PROPAGANDA: Chinese Government Spokesman Suggests US Military Planted Virus in Wuhan

A Chinese official is peddling a conspiracy theory that the U.S. Army may have planted the deadly Wuhan Flu in China, without providing any evidence for his bold claim.

Zhao Lijian, a foreign ministry spokesman, pushed this theory on Twitter on Thursday, March 12, 2020.  This statement mirrors similar conspiracy theories being spread on Chinese social media that blame the United States for the pandemic.

The head of China’s Center for Disease Control and Prevention has announced that the source of the virus was wild animals sold at a market in the city of Wuhan.

However, in recent days, Chinese officials and a leading health expert have asserted that the virus may have had a different point of origin as the Chinese government has criticized US officials for dubbing the disease the “Wuhan virus”.

Zhao tweeted a video of the head of the US Centers for Disease Control and Prevention giving a testimony before Congress detailing how some Americans who allegedly died from the flu were posthumously diagnosed with the Wuhan Flu.

“CDC was caught on the spot. When did patient zero begin in US? How many people are infected? What are the names of the hospitals?” Zhao tweeted.

“It might be US army who brought the epidemic to Wuhan. Be transparent! Make public your data! US owe us an explanation!”

Chinese officials have faced accusations of attempting to cover up the outbreak as police in Wuhan cracked down on and silenced doctors who had voiced concerns about the virus as early as December.

American officials have ticked off China by associating the virus with the country. Secretary of State Mike Pompeo has called it the “Wuhan virus”.

The foreign ministry has repudiated the term and believes it is “despicable” and “disrespecting science”.

US National Security Adviser Robert O’Brien asserted on Wednesday that the origin of the virus was China.

“This virus did not originate in the United States, it originated in Wuhan,” O’Brien said while giving a speech at the Heritage Foundation think tank.

“Unfortunately, rather than using best practices, this outbreak in Wuhan was covered up,” he sustained.

He argued that China had “cost the world community two months to respond” to the epidemic, which has now claimed the lives of 5,000 people and infected more than 130,000 across the globe.

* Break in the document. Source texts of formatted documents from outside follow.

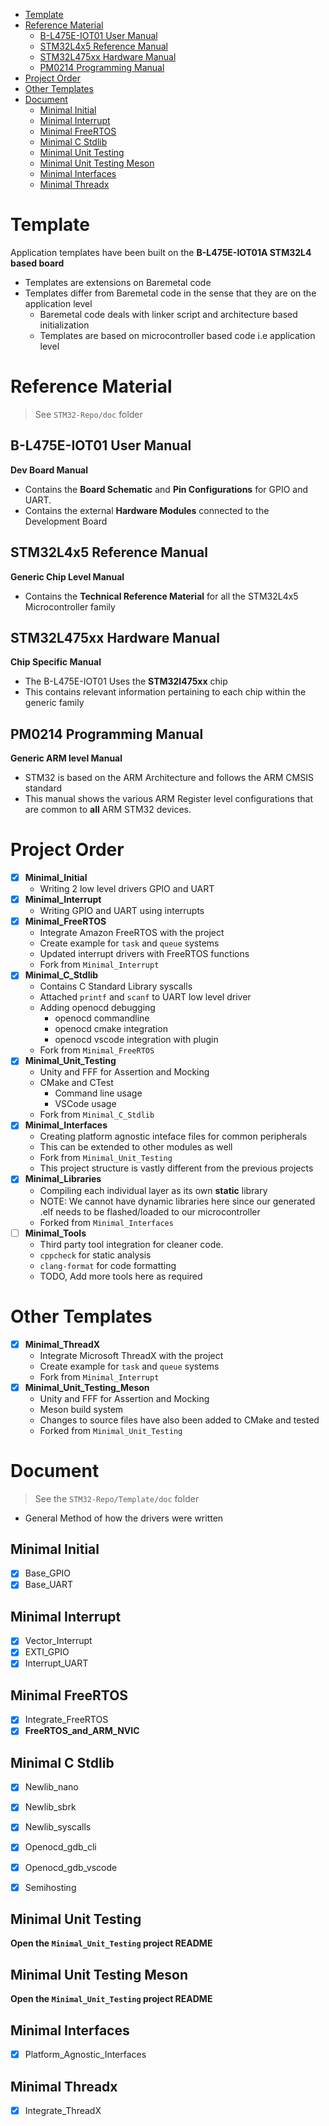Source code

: - [Template](#template)
- [Reference Material](#reference-material)
  - [B-L475E-IOT01 User Manual](#b-l475e-iot01-user-manual)
  - [STM32L4x5 Reference Manual](#stm32l4x5-reference-manual)
  - [STM32L475xx Hardware Manual](#stm32l475xx-hardware-manual)
  - [PM0214 Programming Manual](#pm0214-programming-manual)
- [Project Order](#project-order)
- [Other Templates](#other-templates)
- [Document](#document)
  - [Minimal Initial](#minimal-initial)
  - [Minimal Interrupt](#minimal-interrupt)
  - [Minimal FreeRTOS](#minimal-freertos)
  - [Minimal C Stdlib](#minimal-c-stdlib)
  - [Minimal Unit Testing](#minimal-unit-testing)
  - [Minimal Unit Testing Meson](#minimal-unit-testing-meson)
  - [Minimal Interfaces](#minimal-interfaces)
  - [Minimal Threadx](#minimal-threadx)

# Template

Application templates have been built on the **B-L475E-IOT01A STM32L4 based board**

- Templates are extensions on Baremetal code
- Templates differ from Baremetal code in the sense that they are on the application level
  - Baremetal code deals with linker script and architecture based initialization
  - Templates are based on microcontroller based code i.e application level

# Reference Material 

> See `STM32-Repo/doc` folder

## B-L475E-IOT01 User Manual

**Dev Board Manual**

- Contains the **Board Schematic** and **Pin Configurations** for GPIO and UART.
- Contains the external **Hardware Modules** connected to the Development Board

## STM32L4x5 Reference Manual

**Generic Chip Level Manual**

- Contains the **Technical Reference Material** for all the STM32L4x5 Microcontroller family

## STM32L475xx Hardware Manual

**Chip Specific Manual**

- The B-L475E-IOT01 Uses the **STM32l475xx** chip
- This contains relevant information pertaining to each chip within the generic family

## PM0214 Programming Manual

**Generic ARM level Manual**

- STM32 is based on the ARM Architecture and follows the ARM CMSIS standard
- This manual shows the various ARM Register level configurations that are common to **all** ARM STM32 devices.

# Project Order

- [x] **Minimal_Initial**
  - Writing 2 low level drivers GPIO and UART
- [x] **Minimal_Interrupt**
  - Writing GPIO and UART using interrupts
- [x] **Minimal_FreeRTOS**
  - Integrate Amazon FreeRTOS with the project
  - Create example for `task` and `queue` systems
  - Updated interrupt drivers with FreeRTOS functions
  - Fork from `Minimal_Interrupt`
- [x] **Minimal_C_Stdlib**
  - Contains C Standard Library syscalls
  - Attached `printf` and `scanf` to UART low level driver 
  - Adding openocd debugging
    - openocd commandline
    - openocd cmake integration
    - openocd vscode integration with plugin
  - Fork from `Minimal_FreeRTOS`
- [x] **Minimal_Unit_Testing**
  - Unity and FFF for Assertion and Mocking
  - CMake and CTest
    - Command line usage
    - VSCode usage
  - Fork from `Minimal_C_Stdlib`
- [x] **Minimal_Interfaces**
  - Creating platform agnostic inteface files for common peripherals
  - This can be extended to other modules as well
  - Fork from `Minimal_Unit_Testing`
  - This project structure is vastly different from the previous projects
- [x] **Minimal_Libraries**
  - Compiling each individual layer as its own **static** library
  - NOTE: We cannot have dynamic libraries here since our generated .elf needs to be flashed/loaded to our microcontroller
  - Forked from `Minimal_Interfaces`
- [ ] **Minimal_Tools**
  - Third party tool integration for cleaner code.
  - `cppcheck` for static analysis
  - `clang-format` for code formatting
  - TODO, Add more tools here as required

# Other Templates

- [x] **Minimal_ThreadX**
  - Integrate Microsoft ThreadX with the project
  - Create example for `task` and `queue` systems
  - Fork from `Minimal_Interrupt` 
- [x] **Minimal_Unit_Testing_Meson**
  - Unity and FFF for Assertion and Mocking
  - Meson build system
  - Changes to source files have also been added to CMake and tested
  - Forked from `Minimal_Unit_Testing`

# Document

> See the `STM32-Repo/Template/doc` folder

- General Method of how the drivers were written

## Minimal Initial

- [x] Base_GPIO
- [x] Base_UART

## Minimal Interrupt

- [x] Vector_Interrupt
- [x] EXTI_GPIO
- [x] Interrupt_UART

## Minimal FreeRTOS

- [x] Integrate_FreeRTOS
- [x] **FreeRTOS_and_ARM_NVIC**

## Minimal C Stdlib

- [x] Newlib_nano
- [x] Newlib_sbrk
- [x] Newlib_syscalls

- [x] Openocd_gdb_cli
- [x] Openocd_gdb_vscode
- [x] Semihosting

## Minimal Unit Testing

**Open the `Minimal_Unit_Testing` project README**

## Minimal Unit Testing Meson

**Open the `Minimal_Unit_Testing` project README**

## Minimal Interfaces

- [x] Platform_Agnostic_Interfaces

## Minimal Threadx

- [x] Integrate_ThreadX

If China had been more cooperative and allowed foreign experts to enter the country, he maintained, “we could have dramatically curtailed what happened both in China and what is now happening across the world”.

Foreign ministry spokesman Geng Shuang described O’Brien’s remarks as “extremely immoral and also irresponsible” on Thursday.  He claimed that China’s strict quarantine measures to keep a lid on the virus had won the world “hard-won precious time”.